Mise en service des cryopompes

Que le froid soit

Un jour ou l’autre, les ingénieurs concepteurs finissent par se muer en opérateurs de terrain. Ce jour est arrivé le 1er août dernier pour Alessandra Iannetti, chargée de gérer l’installation d’essai des cryopompes, pour Robert Pearce, qui contribue à la conception et à l’ingénierie des cryopompes depuis plus de trois décennies, ainsi que pour l’équipe cryopompes. Après des mois d’essai et d’étalonnage la cryopompe de préproduction, insérée dans la chambre à vide de l’installation, a été refroidie à ~5 K (environ moins 268°C, la température du vide intergalactique), des gaz ont été injectés pour simuler un plasma en exploitation et le processus de pompage a démarré.

Après la phase d’ingénierie, place à l’exploitation ! Au mois d’août, les spécialistes du vide et des systèmes cryogéniques de l’équipe cryopompes sont parvenus à refroidir la cryopompe de préproduction (un prototype également utilisable dans la machine) à ~5 K et ont lancé le processus de pompage après avoir injecté des gaz. Au moins quatre des huit cryopompes de production seront testées sur le même banc d’essai ces prochaines années.

Après avoir raccordé la cryopompe aux lignes cryogéniques, l’équipe a expérimenté le pompage en utilisant de l’hélium (le « déchet » de la fusion) et du néon, dont la courbe de pompage est similaire à celle du deutérium et du tritium, les combustibles de fusion. Il s’agissait de la dernière étape d’une procédure de mise en service qui avait débuté en janvier. « Les résultats ont dépassé nos attentes, s’exclame Alessandra Iannetti. Les équipes du vide et des systèmes cryogéniques ont travaillé en parfaite coordination, ce qui était essentiel pour cette réussite historique. »

Les cryopompes condensent les molécules de gaz sur des surfaces très froides, ce qui permet d’obtenir des niveaux de vide impossibles à atteindre avec les pompes mécaniques classiques. Leur action repose sur un principe de physique simple : la « sorption », en vertu duquel une molécule ou un atome qui entre en contact avec une surface poreuse extrêmement froide ralentit jusqu’à quasiment s’immobiliser. La mise en œuvre de ce principe nécessite des technologies extrêmement pointues, mais aussi certains ingrédients naturels plus inattendus : les panneaux cryogéniques des pompes sont revêtus de charbon de noix de coco, dont la structure poreuse capte l’hélium plus efficacement que les matériaux de synthèse à très basse température.

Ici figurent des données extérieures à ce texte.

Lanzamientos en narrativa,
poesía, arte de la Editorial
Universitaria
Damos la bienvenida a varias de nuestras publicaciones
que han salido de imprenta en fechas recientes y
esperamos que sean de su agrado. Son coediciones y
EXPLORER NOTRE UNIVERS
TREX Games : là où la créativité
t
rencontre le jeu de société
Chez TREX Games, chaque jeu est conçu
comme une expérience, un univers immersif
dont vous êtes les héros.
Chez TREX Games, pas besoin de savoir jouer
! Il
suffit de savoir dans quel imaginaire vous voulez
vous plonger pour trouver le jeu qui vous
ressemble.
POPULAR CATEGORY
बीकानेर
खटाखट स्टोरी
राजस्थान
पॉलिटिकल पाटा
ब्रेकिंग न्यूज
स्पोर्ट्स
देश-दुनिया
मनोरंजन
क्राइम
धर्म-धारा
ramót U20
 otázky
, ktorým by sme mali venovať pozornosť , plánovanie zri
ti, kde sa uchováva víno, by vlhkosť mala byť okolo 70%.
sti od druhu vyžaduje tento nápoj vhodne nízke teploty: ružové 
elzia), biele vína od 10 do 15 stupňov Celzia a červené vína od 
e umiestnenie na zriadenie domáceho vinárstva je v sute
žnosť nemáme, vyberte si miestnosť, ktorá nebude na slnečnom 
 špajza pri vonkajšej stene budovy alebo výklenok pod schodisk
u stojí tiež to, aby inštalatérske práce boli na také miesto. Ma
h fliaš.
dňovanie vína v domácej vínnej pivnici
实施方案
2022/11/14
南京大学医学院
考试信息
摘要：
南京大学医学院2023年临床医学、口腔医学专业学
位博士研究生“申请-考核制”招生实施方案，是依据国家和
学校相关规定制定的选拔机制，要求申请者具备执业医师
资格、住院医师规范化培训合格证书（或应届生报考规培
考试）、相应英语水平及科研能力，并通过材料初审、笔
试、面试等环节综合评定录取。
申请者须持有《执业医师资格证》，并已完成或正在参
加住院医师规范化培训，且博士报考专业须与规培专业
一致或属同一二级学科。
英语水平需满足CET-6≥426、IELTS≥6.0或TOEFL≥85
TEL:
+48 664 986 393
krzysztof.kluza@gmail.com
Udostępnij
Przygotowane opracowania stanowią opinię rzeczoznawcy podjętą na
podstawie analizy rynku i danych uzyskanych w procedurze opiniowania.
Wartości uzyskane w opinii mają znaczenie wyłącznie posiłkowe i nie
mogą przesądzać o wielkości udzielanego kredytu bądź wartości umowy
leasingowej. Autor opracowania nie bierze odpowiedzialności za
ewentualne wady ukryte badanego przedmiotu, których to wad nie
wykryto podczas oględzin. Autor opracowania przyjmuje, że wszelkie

Les six cryopompes du tore d’ITER doivent assurer une double mission : parfaire le haut degré de vide requis dans la chambre à vide avant la mise en route mais aussi évacuer les cendres d’hélium, le combustible non brûlé et l’intégralité des gaz de combustion pendant les tirs de plasma. Deux autres cryopompes seront installées sur le cryostat afin de produire le vide qui isolera thermiquement le système d’aimants de son environnement. Fournies par l’Europe, les huit cryopompes ont aujourd’hui été livrées.

« Nous devons maintenant nous assurer que les cryopompes de production présentent le même comportement que la cryopompe de préproduction », explique Alessandra Iannetti. L’usine cryogénique desservira aussi l’installation d’essai cryogénique des aimants, qui est en cours de construction, c’est pourquoi les créneaux d’essai des cryopompes seront limités à deux par an ces prochaines années, à compter de février 2026. Ceci devrait être suffisant pour tester au moins quatre cryopompes avant leur installation dans la machine.

« Nous avons tiré de nombreux et précieux enseignements des résultats techniques obtenus jusqu’à présent, ainsi que des opérations de gestion et de coordination opérationnelle, ce qui nous permet d’aborder avec confiance les prochaines phases du programme ITER », conclut-elle.